Ministre des Armées à seulement 37 ans, après avoir officié aux Outre-mers et aux Collectivités, M. Lecornu s’est imposé comme l’un des conseillers politiques du chef de l’Etat, fort de plusieurs mandats électifs (président du conseil départemental de l’Eure, sénateur, maire…). Un profil davantage manouvrier, à l’heure où il faut composer avec une majorité relative à l’Assemblée et un Sénat, dominé par la droite, requinqué.
Pour autant, Elisabeth Borne « n’est pas condamnée: tout le monde prononce son oraison funèbre… mais on va un peu vite », prévient un proche du chef de l’Etat.
« Personne dans le pays ne demande urgemment le départ de Mme Borne, ni plus ni moins que d’habitude », observe un autre familier du Palais qui plaide pour le statu quo. « Ce n’est pas un problème d’opinion mais de séquence que le Président veut initier », en vue notamment des élections européennes, poursuit-il.

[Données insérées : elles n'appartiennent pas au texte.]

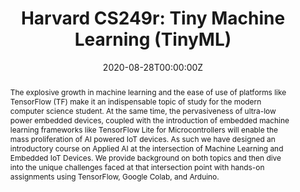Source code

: ---
type: "courses"
title: "Harvard CS249r: Tiny Machine Learning (TinyML)"
position: "Head Teaching Fellow (Head TA)"
semesters: "Fall 2020"
# Code used for list order
semesterCode: "20.1"
date: "2020-08-28T00:00:00Z"

# Course Overiew Abstract.
abstract: The explosive growth in machine learning and the ease of use of platforms like TensorFlow (TF) make it an indispensable topic of study for the modern computer science student. At the same time, the pervasiveness of ultra-low power embedded devices, coupled with the introduction of embedded machine learning frameworks like TensorFlow Lite for Microcontrollers will enable the mass proliferation of AI powered IoT devices. As such we have designed an introductory course on Applied AI at the intersection of Machine Learning and Embedded IoT Devices. We provide background on both topics and then dive into the unique challenges faced at that intersection point with hands-on assignments using TensorFlow, Google Colab, and Arduino. 

# Summary. An optional shortened abstract.
summary: An introductory course on Applied AI at the intersection of Machine Learning and Embedded IoT Devices. We provide background on both topics and then dive into the unique challenges faced at that intersection point with hands-on assignments using TensorFlow, Google Colab, and Arduino.

# Roles in the course
roles:
- Co-designed a new 40 student Applied AI course on the emerging field of [Tiny Machine Learning](https://towardsdatascience.com/tiny-machine-learning-the-next-ai-revolution-495c26463868) (deploying machine learning onto microcontrollers for machine learning at the extreme edge)
- Designed and gave lectures for the introduction to machine learning section of the course
- Co-developed hands-on project-based assignments training TinyML models with Google Colab and deploying on Arduinos
- Mentored student teams pursuing research-based final projects

# Awards
awards:
- Derek Bok Center Distinction in Teaching Award

tags:
- Applied AI
- Machine Learning
- Embedded Systems
- TinyML
- Arduino

featured: false
outreach: false
projects: [TinyMLedu]

links:
- name: Syllabus
  url: 'files/CS249_F20_Syllabus.pdf'
- name: Website
  url: https://sites.google.com/g.harvard.edu/tinyml/home
- name: Select Lecture Videos
  url: https://www.youtube.com/channel/UCLv1K6OaYHP44hXFd5rNqyA/videos
- name: Assignments
  url: https://github.com/Harvard-CS249R-Fall2020/assignments
- name: Project Instructions
  url: 'files/CS249_F20_ProjectInstructions.pdf'

# Featured image -- named `featured.jpg/png` in this folder. 
image:
  caption: ''
  focal_point: ''
  preview_only: false

---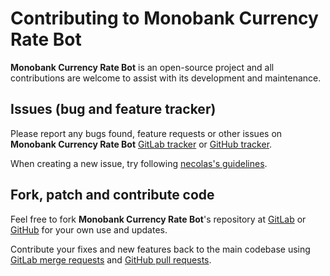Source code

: # Contributing to Monobank Currency Rate Bot

**Monobank Currency Rate Bot** is an open-source project and all contributions are welcome to assist with its
development and maintenance.

## Issues (bug and feature tracker)

Please report any bugs found, feature requests or other issues on
**Monobank Currency Rate Bot** [GitLab tracker][gitlab-issues]
or [GitHub tracker][github-issues].

When creating a new issue, try following [necolas's guidelines][issue-guidelines].

## Fork, patch and contribute code

Feel free to fork **Monobank Currency Rate Bot**'s repository at [GitLab][bot-gitlab]
or [GitHub][bot-github] for your own use and updates.

Contribute your fixes and new features back to the main codebase using
[GitLab merge requests][gitlab-merge-requests]
and [GitHub pull requests][github-pull-requests].

[gitlab-issues]: https://gitlab.com/bot-by/monoratebot/-/issues
[github-issues]: https://github.com/bot-by/monoratebot/issues
[issue-guidelines]: http://github.com/necolas/issue-guidelines/#readme
[bot-gitlab]: https://gitlab.com/bot-by/monoratebot/
[bot-github]: https://github.com/bot-by/monoratebot/
[gitlab-merge-requests]: https://docs.gitlab.com/ee/user/project/merge_requests/creating_merge_requests.html
[github-pull-requests]: https://docs.github.com/en/github/collaborating-with-pull-requests/proposing-changes-to-your-work-with-pull-requests/creating-a-pull-request

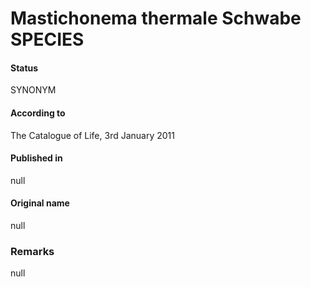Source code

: Mastichonema thermale Schwabe SPECIES
=======

#### Status
SYNONYM

#### According to
The Catalogue of Life, 3rd January 2011

#### Published in
null

#### Original name
null

### Remarks
null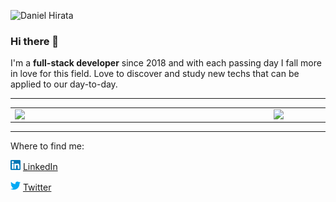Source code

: ![Daniel Hirata](https://user-images.githubusercontent.com/18381909/118509752-b6d48580-b706-11eb-9f98-aead016e000f.png)
### Hi there 👋

I'm a **full-stack developer** since 2018 and with each passing day I fall more in love for this field. Love to discover and study new techs that can be applied to our day-to-day.

---

<center>
<table>
    <tr>
        <td><img width="400px" align="left" src="https://github-readme-stats.vercel.app/api/top-langs/?username=dnlhirata&hide=html&layout=compact&theme=dracula" /></td>
        <td><img width="495px" align="left" src="https://github-readme-stats.vercel.app/api?username=dnlhirata&theme=dracula"/></td>
    </tr>   
</table>
</center>

---

Where to find me:

<a href="https://www.linkedin.com/in/daniel-hirata"><img src="https://github.com/dnlhirata/dnlhirata/blob/main/linkedin.png" width="16"></img></a> [LinkedIn](https://www.linkedin.com/in/daniel-hirata)

<a href="https://twitter.com/danthedev1"><img src="https://github.com/dnlhirata/dnlhirata/blob/main/twitter.png" width="16"></img></a> [Twitter](https://twitter.com/danthedev1)
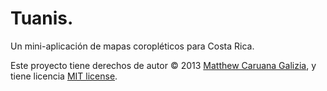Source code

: # Tuanis. #

Un mini-aplicación de mapas coropléticos para Costa Rica.

Este proyecto tiene derechos de autor © 2013 [Matthew Caruana Galizia](https://twitter.com/mcaruanagalizia), y tiene licencia [MIT license](http://mattcg.mit-license.org/).
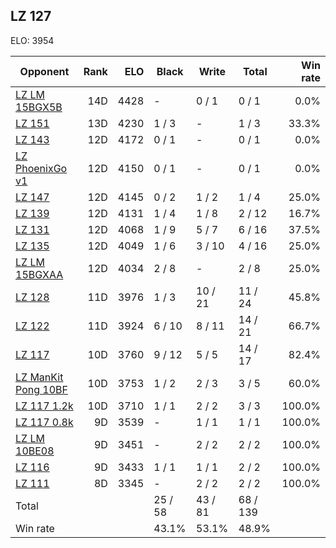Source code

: ## LZ 127 ##

ELO: 3954

Opponent | Rank | ELO | Black | Write | Total | Win rate
---------|-----:|----:|-------|-------|-------|-------:
[LZ LM 15BGX5B](LZ%20LM%2015BGX5B.md) | 14D | 4428 | - | 0 / 1 | 0 / 1 | 0.0%
[LZ 151](LZ%20151.md) | 13D | 4230 | 1 / 3 | - | 1 / 3 | 33.3%
[LZ 143](LZ%20143.md) | 12D | 4172 | 0 / 1 | - | 0 / 1 | 0.0%
[LZ PhoenixGo v1](LZ%20PhoenixGo%20v1.md) | 12D | 4150 | 0 / 1 | - | 0 / 1 | 0.0%
[LZ 147](LZ%20147.md) | 12D | 4145 | 0 / 2 | 1 / 2 | 1 / 4 | 25.0%
[LZ 139](LZ%20139.md) | 12D | 4131 | 1 / 4 | 1 / 8 | 2 / 12 | 16.7%
[LZ 131](LZ%20131.md) | 12D | 4068 | 1 / 9 | 5 / 7 | 6 / 16 | 37.5%
[LZ 135](LZ%20135.md) | 12D | 4049 | 1 / 6 | 3 / 10 | 4 / 16 | 25.0%
[LZ LM 15BGXAA](LZ%20LM%2015BGXAA.md) | 12D | 4034 | 2 / 8 | - | 2 / 8 | 25.0%
[LZ 128](LZ%20128.md) | 11D | 3976 | 1 / 3 | 10 / 21 | 11 / 24 | 45.8%
[LZ 122](LZ%20122.md) | 11D | 3924 | 6 / 10 | 8 / 11 | 14 / 21 | 66.7%
[LZ 117](LZ%20117.md) | 10D | 3760 | 9 / 12 | 5 / 5 | 14 / 17 | 82.4%
[LZ ManKit Pong 10BF](LZ%20ManKit%20Pong%2010BF.md) | 10D | 3753 | 1 / 2 | 2 / 3 | 3 / 5 | 60.0%
[LZ 117 1.2k](LZ%20117%201.2k.md) | 10D | 3710 | 1 / 1 | 2 / 2 | 3 / 3 | 100.0%
[LZ 117 0.8k](LZ%20117%200.8k.md) | 9D | 3539 | - | 1 / 1 | 1 / 1 | 100.0%
[LZ LM 10BE08](LZ%20LM%2010BE08.md) | 9D | 3451 | - | 2 / 2 | 2 / 2 | 100.0%
[LZ 116](LZ%20116.md) | 9D | 3433 | 1 / 1 | 1 / 1 | 2 / 2 | 100.0%
[LZ 111](LZ%20111.md) | 8D | 3345 | - | 2 / 2 | 2 / 2 | 100.0%
Total | | | 25 / 58 | 43 / 81 | 68 / 139 | 
Win rate| | | 43.1% | 53.1% | 48.9% |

Après 20 mois à Matignon, Mme Borne ne s’est jamais départie de son costume d’exécutante scrupuleuse, parvenant à faire adopter 30 projets de loi, dont 6 en activant l’article 49.3. Déjà donnée partante l’été dernier, elle a su prouver sa résilience dans un contexte difficile et sa loyauté à toute épreuve.
Des atouts qui pourraient amener à temporiser sur son remplacement alors que se profilent dans les jours à venir deux obstacles: une décision de justice concernant le ministre du Travail Olivier Dussopt, et une possible censure de la loi immigration par le Conseil constitutionnel.
Après avoir tranché sur son Premier ministre, Emmanuel Macron s’attaquera également à l’ensemble du gouvernement, avec deux mots d’ordre: « réduire et renouveler ». « Si vous faites l’addition, ça fait des morts à la fin », prédit un de ses fidèles.
Bien malin celui qui réussira à poser des noms sur la prochaine équipe gouvernementale tant l’imagination de Macron est insondable.